Secretary of State William Jennings Bryan resigned on June 8, 1915 in a disagreement over the United State's handling of the sinking of the Lusitania, which was sunk on May 7, 1915 by Germany.

Secretary of State Robert Lansing presided over the department as the US tried to remain neutral to all that was occurring in Europe. Despite repeated warnings to Germany to halt their sub warfare aiming to sink neutral ships that enter the war zone, they sunk several ships. Germany's sinking of the United States' liner Housatonic off the coast of Sicily on February 3, 1917 was the final straw, and the US severed diplomatic relations with Germany. Secretary of State Lansing personally handed Count Von Bernstorff his passports in this office.

Secretary of State Cordell Hull, 1940.
Secretary of State Cordell Hull, 1940. Photo courtesy of National Archives.
Twenty-four years later some other diplomats were also dismissed from this office. On Sunday morning, December 7, 1941, Secretary of State Cordell Hull was in his office in the Old State Building, now the EEOB, meeting with his aides and discussing the volatile situation in the Far East. The meeting was interrupted when intercepted messages between Japanese Prime Minister Togo and the Japanese Ambassadors to the US were delivered to Secretary Hull's office.

The message from Togo relayed the negative Japanese response to the peace proposals put forward by the US on November 26th. The intercepted message went on to instruct Ambassadors Nomura and Kurusu to inform Secretary Hull of the Japanese position on the peace proposals that afternoon at precisely 1:00 pm, Washington time.

In due course, Ambassador Nomura called the Secretary and requested a 1:00 pm meeting. The Ambassador phoned later to request a postponement to 1:45 pm. Ambassadors Nomura and Kurusu finally arrived shortly after 2:00 pm, and were asked to wait in the Diplomatic Reception Room. Within moments of their arrival in the building, Secretary Hull received a phone call from President Roosevelt who described an unconfirmed report that at 1:00 pm, Washington time, the Japanese had attacked the US naval fleet stationed at Pearl Harbor, Hawaii.

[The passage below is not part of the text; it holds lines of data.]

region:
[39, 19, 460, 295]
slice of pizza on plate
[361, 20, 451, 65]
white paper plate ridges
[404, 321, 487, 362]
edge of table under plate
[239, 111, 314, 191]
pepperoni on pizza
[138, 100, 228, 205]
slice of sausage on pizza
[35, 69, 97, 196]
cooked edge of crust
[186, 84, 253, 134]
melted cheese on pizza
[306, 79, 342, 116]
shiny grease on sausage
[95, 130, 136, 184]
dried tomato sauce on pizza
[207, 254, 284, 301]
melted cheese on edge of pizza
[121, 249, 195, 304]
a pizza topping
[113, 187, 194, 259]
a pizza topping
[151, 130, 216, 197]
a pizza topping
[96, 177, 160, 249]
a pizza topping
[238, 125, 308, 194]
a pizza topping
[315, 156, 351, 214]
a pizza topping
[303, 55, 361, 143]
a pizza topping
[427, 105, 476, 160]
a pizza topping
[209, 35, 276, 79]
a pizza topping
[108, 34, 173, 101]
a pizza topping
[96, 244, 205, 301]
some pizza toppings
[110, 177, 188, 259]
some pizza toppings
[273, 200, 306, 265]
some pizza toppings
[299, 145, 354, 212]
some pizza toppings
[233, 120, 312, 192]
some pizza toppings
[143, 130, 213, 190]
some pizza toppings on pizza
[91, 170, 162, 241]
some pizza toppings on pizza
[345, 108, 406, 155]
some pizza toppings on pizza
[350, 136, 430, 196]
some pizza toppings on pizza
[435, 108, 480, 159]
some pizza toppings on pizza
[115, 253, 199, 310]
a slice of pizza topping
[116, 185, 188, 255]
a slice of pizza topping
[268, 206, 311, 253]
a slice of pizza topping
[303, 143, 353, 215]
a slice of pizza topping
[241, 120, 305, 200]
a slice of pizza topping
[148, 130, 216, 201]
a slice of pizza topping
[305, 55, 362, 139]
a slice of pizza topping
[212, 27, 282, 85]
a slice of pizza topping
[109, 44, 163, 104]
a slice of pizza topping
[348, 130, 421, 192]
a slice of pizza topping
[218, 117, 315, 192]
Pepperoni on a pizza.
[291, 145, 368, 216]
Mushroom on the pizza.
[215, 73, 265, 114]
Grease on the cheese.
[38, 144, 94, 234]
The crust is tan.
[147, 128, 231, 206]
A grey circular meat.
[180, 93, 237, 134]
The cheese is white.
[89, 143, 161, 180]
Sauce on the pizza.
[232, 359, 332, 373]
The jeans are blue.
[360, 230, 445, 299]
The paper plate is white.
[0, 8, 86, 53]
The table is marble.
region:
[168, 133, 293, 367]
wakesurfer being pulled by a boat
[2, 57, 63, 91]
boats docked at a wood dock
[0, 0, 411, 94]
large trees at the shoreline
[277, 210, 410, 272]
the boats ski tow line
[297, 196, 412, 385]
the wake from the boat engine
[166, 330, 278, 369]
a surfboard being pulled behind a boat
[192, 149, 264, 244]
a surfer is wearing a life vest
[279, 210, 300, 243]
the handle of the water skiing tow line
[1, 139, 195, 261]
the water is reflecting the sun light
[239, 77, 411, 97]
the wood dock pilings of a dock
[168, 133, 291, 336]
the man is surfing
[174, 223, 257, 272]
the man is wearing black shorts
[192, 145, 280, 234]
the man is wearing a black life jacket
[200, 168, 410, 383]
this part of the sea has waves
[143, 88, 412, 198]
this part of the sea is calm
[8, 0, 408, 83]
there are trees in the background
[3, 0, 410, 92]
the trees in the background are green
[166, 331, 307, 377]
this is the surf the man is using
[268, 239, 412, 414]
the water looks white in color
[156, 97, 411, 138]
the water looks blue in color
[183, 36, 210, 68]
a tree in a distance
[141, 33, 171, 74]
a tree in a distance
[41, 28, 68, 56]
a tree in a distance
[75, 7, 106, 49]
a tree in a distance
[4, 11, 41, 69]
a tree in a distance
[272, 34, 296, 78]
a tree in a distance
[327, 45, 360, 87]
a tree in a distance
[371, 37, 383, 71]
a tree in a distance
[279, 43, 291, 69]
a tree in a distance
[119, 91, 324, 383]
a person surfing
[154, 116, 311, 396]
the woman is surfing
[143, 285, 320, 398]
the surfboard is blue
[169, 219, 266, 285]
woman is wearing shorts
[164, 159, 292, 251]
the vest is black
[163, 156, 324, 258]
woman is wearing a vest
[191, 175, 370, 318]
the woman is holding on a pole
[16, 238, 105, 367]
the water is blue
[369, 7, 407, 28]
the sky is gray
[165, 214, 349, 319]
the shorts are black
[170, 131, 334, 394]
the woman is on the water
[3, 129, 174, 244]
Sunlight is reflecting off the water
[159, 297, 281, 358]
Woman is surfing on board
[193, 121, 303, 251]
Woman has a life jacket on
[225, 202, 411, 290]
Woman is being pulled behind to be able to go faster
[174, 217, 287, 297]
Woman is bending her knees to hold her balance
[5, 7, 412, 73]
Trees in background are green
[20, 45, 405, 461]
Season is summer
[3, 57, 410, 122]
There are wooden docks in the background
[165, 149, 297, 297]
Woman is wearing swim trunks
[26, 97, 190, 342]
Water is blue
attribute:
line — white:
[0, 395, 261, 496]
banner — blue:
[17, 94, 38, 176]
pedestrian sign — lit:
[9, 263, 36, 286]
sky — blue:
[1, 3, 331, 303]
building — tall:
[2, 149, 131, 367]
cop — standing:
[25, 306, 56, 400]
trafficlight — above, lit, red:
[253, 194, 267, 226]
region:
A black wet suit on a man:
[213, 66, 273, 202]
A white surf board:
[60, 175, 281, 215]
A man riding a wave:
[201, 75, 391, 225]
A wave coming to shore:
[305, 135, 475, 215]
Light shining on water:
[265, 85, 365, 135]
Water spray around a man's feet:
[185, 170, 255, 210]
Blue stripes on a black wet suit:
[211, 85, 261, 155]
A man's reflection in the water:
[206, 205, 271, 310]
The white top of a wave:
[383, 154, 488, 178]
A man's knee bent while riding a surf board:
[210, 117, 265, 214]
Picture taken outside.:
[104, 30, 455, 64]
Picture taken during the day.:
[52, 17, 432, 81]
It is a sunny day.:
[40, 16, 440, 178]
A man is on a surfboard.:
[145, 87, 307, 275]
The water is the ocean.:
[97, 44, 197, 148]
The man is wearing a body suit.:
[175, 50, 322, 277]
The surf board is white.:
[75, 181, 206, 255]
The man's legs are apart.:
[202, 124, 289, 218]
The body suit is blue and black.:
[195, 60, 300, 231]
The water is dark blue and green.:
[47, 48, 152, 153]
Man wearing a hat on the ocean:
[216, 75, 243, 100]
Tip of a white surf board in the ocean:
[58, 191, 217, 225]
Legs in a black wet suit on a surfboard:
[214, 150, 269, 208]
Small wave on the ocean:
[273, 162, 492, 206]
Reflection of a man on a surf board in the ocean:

In his memoirs, Secretary Hull described the meeting with Ambassadors Nomura and Kurusu that followed the President's call:

"Normura and Kurusu came into my office at 2:20 pm. I received them coldly and did not ask them to sit down.
Normura diffidently said he had been instructed by his Government to deliver a document to me at one o'clock, but that difficulty in decoding the message had delayed him. He then handed me his Government's note.
I asked him why he had specified one o'clock in his first request for an interview.
He replied that he did not know, but that was his instruction.
I made a pretense of glancing through the note. I knew its contents already but naturally could give no indication of this fact.
After reading two or three pages, I asked Nomura whether he had presented the document under instruction from his Government.
He replied that he had.
When I finished skimming the pages, I turned to Nomura and put my eye on him.
"I must say," I said, "that in all my conversations with you during the last nine months I have never uttered one word of untruth. This is borne out absolutely by the record. In all my fifty years of public service I have never seen a document that was more crowded with infamous distortions on a scale so huge that I never imagined until today that any Government on this planet was capable of uttering them."
Nomura seemed about to say something. His face was impassive, but I felt he was under great emotional strain. I stopped him with a motion of my hand. I nodded towards the door. The Ambassadors turned without a word and walked out, their heads down." 2

Japan officially declared war on the US later that evening. Congress declared war on Japan the next day, December 8, 1941. It was in his speech to Congress that afternoon that President Roosevelt first described "a date which will live in infamy."

Later, in 1942, the United Nations Declaration was drafted and signed in this room.

George Catlett Marshall was the last Secretary of State to serve in this office. Marshall oversaw the move of the Department of State staff from the EEOB to their new offices in Foggy Bottom, in the old War Department building, which was mostly complete by May 1947.